#### [THINGS TO DO]
[A] Summarize the asbestos dumping text in two sentences.
[B] Please rewrite the rows from the one containing "написанные в одно и то" through the last row, changing "Время прослушивания" to "Длительность" and leaving everything else as is.

#### [TEXT]
+===+
New Zealand denies any involvement.

Environmentalist Ian Karaka says tourists visit the region because it is a pristine environment but for more than two years the vessel has held unwanted asbestos removed from local schools and government buildings.

Of late, its been leaking.

"We asked Australia and New Zealand for help with the disposal...and they have done that but as far as this particular chemical they both don't want it back," says Tangata Vavia, Minister of the Cook Island Investment Corporation.

However, no sooner had the government rushed to okay the dump and scuttling last week that countless truck loads of asbestos wrapped in black plastic were taken from Cook Islands Investment Corporation stockpiles around the island to the wharf for loading on to Miss Mataroa.

The entire episode was done without any public consultation, without disclosure of how maritime and legal issues have been dealt with and without any proactive communication.

Several months ago, an expert from one of the United Nations agencies regarding the safe disposal of asbestos visited the Cook Islands.

At the time, the relevant Minister and various departmental heads including Ministry of Works, Energy, and Physical Planning, and Cook Islands Investment Corporation, showed him the Recycle Cook Islands complex in Ngatangiia where the asbestos was being temporarily being held.

The plan as told to the visiting consultant was for the asbestos to be wrapped and then buried in a suitable watertight site.

Obviously someone decided otherwise.

Concern for the Pacific centers around whether the scuttling of the Miss Mataroa could open the flood gates as a cheap option to get rid of unwanted waste.

The Cook Island News put it this way:

"The sinking, by government, of the asbestos laden ship, will become an epic Pacific story akin to the drama of nuclear testing. Only time will tell if, on another day in the future, history and the rest of the world will appreciate the significance of this first South Pacific scuttling of a ship containing asbestos waste."


The following is from Pacific Magazine.

Cook Islands Defends Asbestos Dumping Decision

A Cook Islands government department has defended the decision to dump asbestos laden building materials in the ocean reports Radio Australia.

The dumping has been condemned locally, with local environmentalist Ian Karaka telling Radio New Zealand International that tourists visit the region because it is a pristine environment but for more than two years the vessel has held unwanted asbestos removed from local schools and government buildings.

The ship Miss Mataroa was filled with 300 tonnes of cement sheeting, containing asbestos and scuttled five nautical miles off the Cook Islands.

It's now 4000 metres below sea level.

The Legal Manager for the Cook Islands Investment Corporation, Lloyd Miles says the dumping was legal.

"Under the London Convention, there are six exceptions to dumping of industrial waste and one of them is uncontaminated, inert geological material and we believe this fell under that exception."
+===+
#### [INPUT RECORDS]
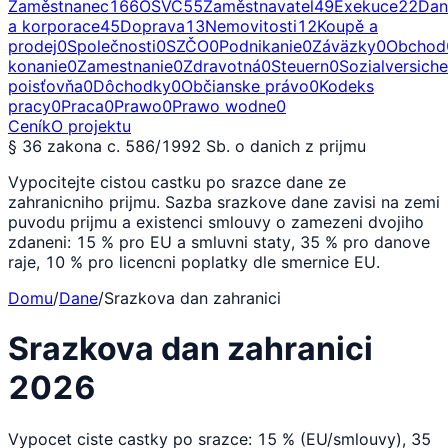
Zaměstnanec
166
OSVČ
55
Zaměstnavatel
49
Exekuce
22
Dan
a korporace
45
Doprava
13
Nemovitosti
12
Koupě a
prodej
0
Společnosti
0
SZČO
0
Podnikanie
0
Záväzky
0
Obchod
konanie
0
Zamestnanie
0
Zdravotná
0
Steuern
0
Sozialversich
poisťovňa
0
Dôchodky
0
Občianske právo
0
Kodeks
pracy
0
Praca
0
Prawo
0
Prawo wodne
0
Ceník
O projektu
§ 36 zakona c. 586/1992 Sb. o danich z prijmu
Vypocitejte cistou castku po srazce dane ze
zahranicniho prijmu. Sazba srazkove dane zavisi na zemi
puvodu prijmu a existenci smlouvy o zamezeni dvojiho
zdaneni: 15 % pro EU a smluvni staty, 35 % pro danove
raje, 10 % pro licencni poplatky dle smernice EU.
Domu
/
Dane
/
Srazkova dan zahranici
Srazkova dan zahranici
2026
Vypocet cistе castky po srazce: 15 % (EU/smlouvy), 35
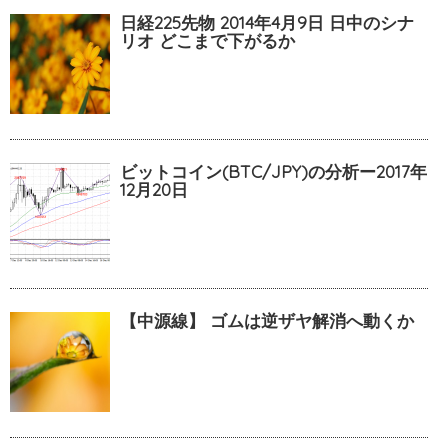
日経225先物 2014年4月9日 日中のシナ
リオ どこまで下がるか
ビットコイン(BTC/JPY)の分析ー2017年
12月20日
【中源線】 ゴムは逆ザヤ解消へ動くか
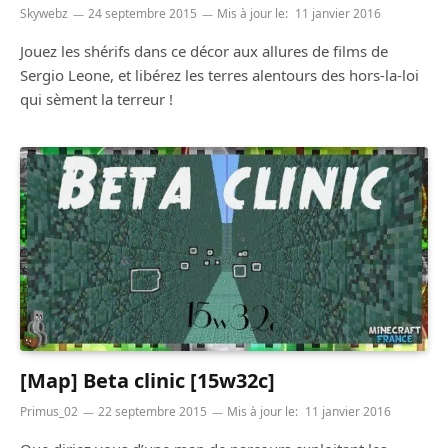
Skywebz
24 septembre 2015
Mis à jour le:
11 janvier 2016
Jouez les shérifs dans ce décor aux allures de films de
Sergio Leone, et libérez les terres alentours des hors-la-loi
qui sèment la terreur !
[Map] Beta clinic [15w32c]
Primus_02
22 septembre 2015
Mis à jour le:
11 janvier 2016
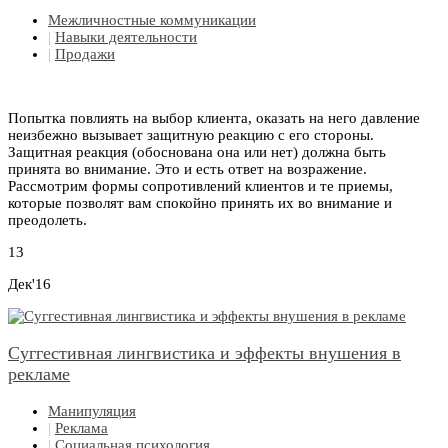
Межличностные коммуникации
|
Навыки деятельности
|
Продажи
Попытка повлиять на выбор клиента, оказать на него давление
неизбежно вызывает защитную реакцию с его стороны.
Защитная реакция (обоснована она или нет) должна быть
принята во внимание. Это и есть ответ на возражение.
Рассмотрим формы сопротивлений клиентов и те приемы,
которые позволят вам спокойно принять их во внимание и
преодолеть.
13
Дек'16
Суггестивная лингвистика и эффекты внушения в
рекламе
Манипуляция
|
Реклама
|
Социальная психология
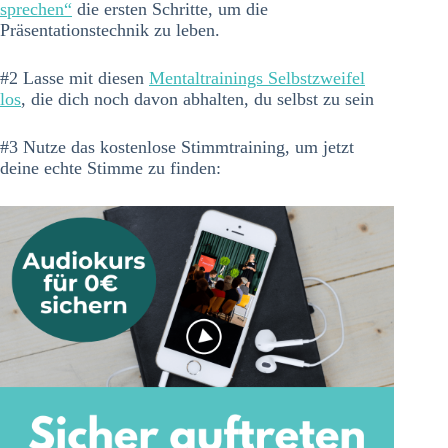
sprechen“
die ersten Schritte, um die
Präsentationstechnik zu leben.
#2 Lasse mit diesen
Mentaltrainings Selbstzweifel
los
, die dich noch davon abhalten, du selbst zu sein
#3 Nutze das kostenlose Stimmtraining, um jetzt
deine echte Stimme zu finden:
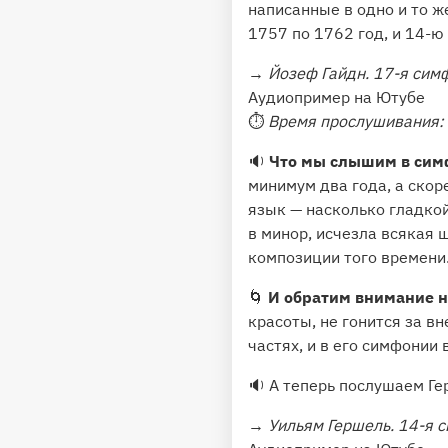
написанные в одно и то 
1757 по 1762 год, и 14-
→
Йозеф Гайдн. 17-я сим
Аудиопример на Ютубе
⏱
Время прослушивания:
🔉
Что мы слышим в симф
минимум два года, а скор
язык — насколько гладко
в минор, исчезла всякая 
композиции того времени.
🌀
И обратим внимание н
красоты, не гонится за в
частях, и в его симфонии 
🔉 А теперь послушаем Ге
→
Уильям Гершель. 14-я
+===+
#### [RESPONSES TO THE TASKS]
[A] The ship Miss Mataroa was filled with 300 tonnes of asbestos-containing cement sheeting and scuttled by the Cook Islands government five nautical miles offshore, without public consultation and to local condemnation. The Cook Islands Investment Corporation's legal manager says the dumping was legal under a London Convention exception, while concern in the Pacific centers on whether it could become a cheap way to get rid of unwanted waste.

[B]
написанные в одно и то 
1757 по 1762 год, и 14-
→
Йозеф Гайдн. 17-я сим
Аудиопример на Ютубе
⏱
Длительность:
🔉
Что мы слышим в симф
минимум два года, а скор
язык — насколько гладко
в минор, исчезла всякая 
композиции того времени.
🌀
И обратим внимание н
красоты, не гонится за в
частях, и в его симфонии 
🔉 А теперь послушаем Ге
→
Уильям Гершель. 14-я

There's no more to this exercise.